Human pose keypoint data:
Content starts

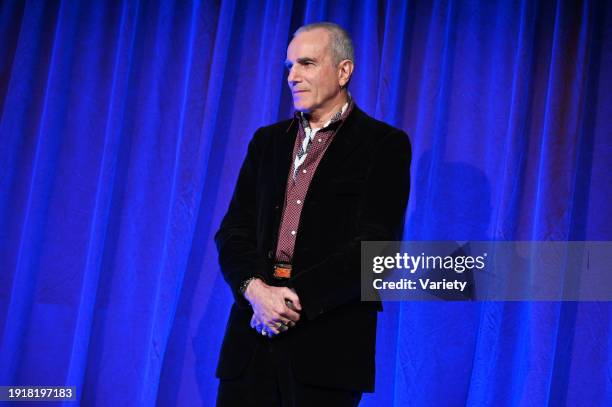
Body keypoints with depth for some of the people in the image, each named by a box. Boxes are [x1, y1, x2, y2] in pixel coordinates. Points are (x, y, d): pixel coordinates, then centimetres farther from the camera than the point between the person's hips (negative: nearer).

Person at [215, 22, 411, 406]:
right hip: (254, 335, 4)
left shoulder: (385, 144, 0)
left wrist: (296, 299, -14)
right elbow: (234, 231, 9)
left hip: (328, 342, -4)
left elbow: (376, 246, -9)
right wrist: (256, 289, -10)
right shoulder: (268, 140, 16)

Content ends

About this task »
Go through the entries and retype them exactly, except for the images.

Solved exercise »
Body keypoints with depth for some of the people in the image, each named by a box. Boxes are [x1, y1, x2, y2] in pixel coordinates. Points are (x, y, d): pixel coordinates, then centimetres farther from the camera than the point between the person's hips (negative: nearer).

Person at [215, 22, 411, 406]:
right hip: (254, 335, 4)
left shoulder: (385, 144, 0)
left wrist: (296, 299, -14)
right elbow: (234, 231, 9)
left hip: (328, 342, -4)
left elbow: (376, 246, -9)
right wrist: (256, 289, -10)
right shoulder: (268, 140, 16)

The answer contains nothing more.